** Opening EXCERPTED TEXT block **
Have you ever noticed that when Cohen writes about any country other than Israel, he writes from that country? Not so concerning Israel. I can't even remember when Cohen was last in Israel. I think I know why Cohen is loath to visit Israel, but no need to engage in ad hominem attacks. Let's just look at several of the many items which Cohen failed to mention in his op-ed:
- No mention of the fact that former Israeli prime ministers Barak and Olmert offered the West Bank back to Arafat and Abbas, respectively, in exchange for peace. Both Arafat and Abbas refused.
- The Hamas charter is more than just "vile", as Cohen dutifully informs us. It calls for the murder of all Jews and rejects any compromise with Israel.
- No mention by Cohen of the 700,000 Sephardic Jews (a number larger than the number of Palestinian refugees), who were evicted from their homes in neighboring Arab countries and stripped of all their belongings in 1948 and made their way to Israel without any means of sustenance.
- No mention of the fact that many of those Jewish "settlers" consist of persons now living in the Jewish Quarter of Jerusalem, which was conquered by the Jordanian Arab Legion in 1948. When conquered, the Jordanian commander declared: "For the first time in 1,000 years not a single Jew remains in the Jewish Quarter. Not a single building remains intact. This makes the Jews' return here impossible." The Jordanians subsequently destroyed all but one of the Jewish Quarter's 53 synagogues, and Jews could no longer worship at the Western ("Wailing") Wall, which became a garbage dump.
** Closing EXCERPTED TEXT block **
** Opening DATA SECTION block **
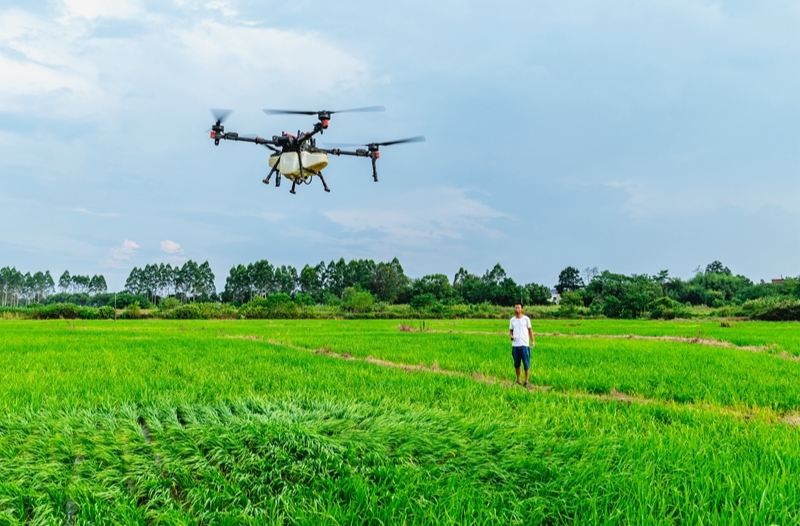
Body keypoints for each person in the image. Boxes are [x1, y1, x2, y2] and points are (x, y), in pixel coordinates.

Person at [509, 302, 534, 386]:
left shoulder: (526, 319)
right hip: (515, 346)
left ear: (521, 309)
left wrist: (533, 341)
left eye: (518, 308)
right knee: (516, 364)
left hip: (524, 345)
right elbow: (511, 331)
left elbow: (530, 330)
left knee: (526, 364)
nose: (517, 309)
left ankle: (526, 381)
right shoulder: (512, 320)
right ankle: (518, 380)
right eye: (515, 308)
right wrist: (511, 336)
** Closing DATA SECTION block **
** Opening DATA SECTION block **
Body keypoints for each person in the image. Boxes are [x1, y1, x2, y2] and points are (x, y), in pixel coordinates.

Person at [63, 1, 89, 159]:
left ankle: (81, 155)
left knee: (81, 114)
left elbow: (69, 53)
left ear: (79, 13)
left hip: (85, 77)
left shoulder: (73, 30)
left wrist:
** Closing DATA SECTION block **
THINGS TO DO -
1) According to the commentary on Cohen's op-ed, how many synagogues did the Jewish Quarter have, and how many did the Jordanians leave standing?
2) Take the commentary on Cohen's op-ed further, starting after its final point and keeping its voice and format.

ANSWERS PROVIDED -
1) The Jewish Quarter had 53 synagogues, and the Jordanians destroyed all but one of them.

2)
- No mention that many more of the Jewish "settlers" consist of persons living around the bottleneck at the western entranceway to Jerusalem, which could easily be transformed into a sniper's haven. Even in recent years, Palestinians have shot into the city from the surrounding environs, and yes, if and when Palestinians agree to Israel's right to exist, there will be land swaps as part of a peace deal.
- No mention by Cohen of the some 50,000 rockets being aimed by Hezbollah at Israeli cities.
- No mention of Syrian Scuds which can be fired with deadly accuracy at any target in Israel.
- No mention by Cohen that there is already another country, once forming part of Palestine, where Palestinians comprise the majority of the population: Jordan.
I believe in a two-state solution along the lines of the 1967 border with land swaps as necessary. I would welcome a democratic, prosperous Palestine (a pity that Cohen cannot bring himself to witness the resurgent Palestinian economy in the West Bank). But Palestine will also need to recognize Israel's right to exist, it will need to put an end to suicide bombings, and it will need to prevent the firing of rockets into Tel Aviv, Jerusalem and Netanya (Israel is only 9 miles wide at its waist).
I would only note in passing how convenient it must be for Cohen to write about Israel, notwithstanding the brutal events in Iran yesterday and in prior weeks. Surely there are those who still remember Cohen's recent repeated attempts to indoctrinate New York Times readers with the watchwords: "Iran is not totalitarian."
Friday, February 12, 2010
Roger Cohen: "Flaccid Mideast Falsehoods"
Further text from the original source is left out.